Leaders of the London Olympics have vowed to find out why blocks of seats at highly sought events are lying empty and said they might set up new systems to ensure that those seats are filled, even if they have to be given away.

They were responding to widespread criticism from Saturday’s opening day of competition, when whole sections of lower-tier seats were largely empty at prime events including tennis, gymnastics and swimming. By contrast, an estimated 1 million people lined the route of Saturday’s outdoor cycling, an unticketed and free event.

Sebastian Coe, chairman of the London organizing committee, and British Culture Secretary Jeremy Hunt said they suspected that most of the no—shows were the guests of the games’ corporate sponsors. Coe has said the committee might name and shame those responsible if they don’t take steps to get real fans in the seats.

“We think it was accredited seats that belonged to sponsors,” Hunt said. “But if they’re not going to turn up, we want those tickets to be available for members of the public, because that creates the best atmosphere. So we’re looking at this very urgently.”

Olympics sponsors Coca—Cola and Visa said they gave away most of their seating quotas to the public in promotional offers.

Coca—Cola said its competitions allowed prize winners “to choose the event they really wanted to attend.”

“We have also invited some long—standing partners, employees, and customers to attend the Games. We believe that usage levels of our tickets have been extremely high so far,” Coca—Cola said in a statement.

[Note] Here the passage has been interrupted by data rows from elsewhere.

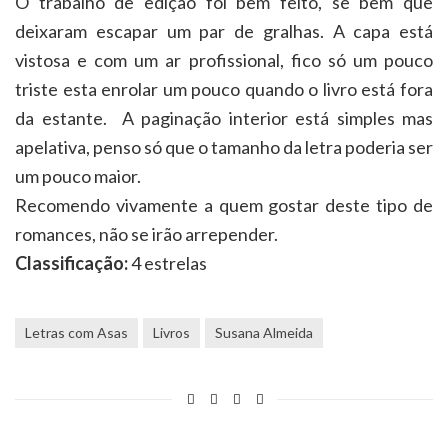
O trabalho de edição foi bem feito, se bem que
deixaram escapar um par de gralhas. A capa está
vistosa e com um ar profissional,
fico só um pouco
triste esta enrolar um pouco quando o livro está fora
da estante.
A paginação interior está simples mas
apelativa, penso só que o tamanho da letra poderia ser
um pouco maior.
Recomendo vivamente a quem gostar deste tipo de
romances, não se irão arrepender.
Classificação:
4 estrelas
Letras com Asas
Livros
Susana Almeida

Visa said the “great majority” of its seats “are being used by ordinary cardholders who have won them through competitions or promotions.”

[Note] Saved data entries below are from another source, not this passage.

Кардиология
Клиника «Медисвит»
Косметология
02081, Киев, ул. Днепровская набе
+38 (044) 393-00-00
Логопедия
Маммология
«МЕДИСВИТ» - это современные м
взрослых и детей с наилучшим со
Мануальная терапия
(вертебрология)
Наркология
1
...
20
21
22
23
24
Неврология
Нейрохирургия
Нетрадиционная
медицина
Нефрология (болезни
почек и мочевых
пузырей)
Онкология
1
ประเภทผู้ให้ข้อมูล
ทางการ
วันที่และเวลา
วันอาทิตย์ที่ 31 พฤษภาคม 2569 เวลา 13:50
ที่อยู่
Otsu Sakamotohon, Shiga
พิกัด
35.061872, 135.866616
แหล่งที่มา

“We make great efforts to ensure that our ticket allocations are fully used,” the company said in a statement.

David Sparkes, chief executive of British Swimming, said the Olympic Acquatics Centre was much fuller in the evening than the morning heats. But he suggested that the Olympics should create a facility whereby holders of tickets who won’t use them can donate them immediately to a charity for resale.

“We all like to see a full house. The pool is one of the most sought—after venues and tickets are hard to come by,” Sparkes said.

The London Games organizing committee said in a statement emailed to The Associated Press it is looking into “who should have been sitting in the seats, and why they did not attend.”

“We want this to be the Olympics that people remember for the best atmosphere,” he said.

Separately, British police detained 18 people over suspected ticket fraud ahead of Friday’s opening ceremony and on Saturday, including a German man and a Slovakian woman charged over alleged attempts to illegally resell tickets to the opening ceremony.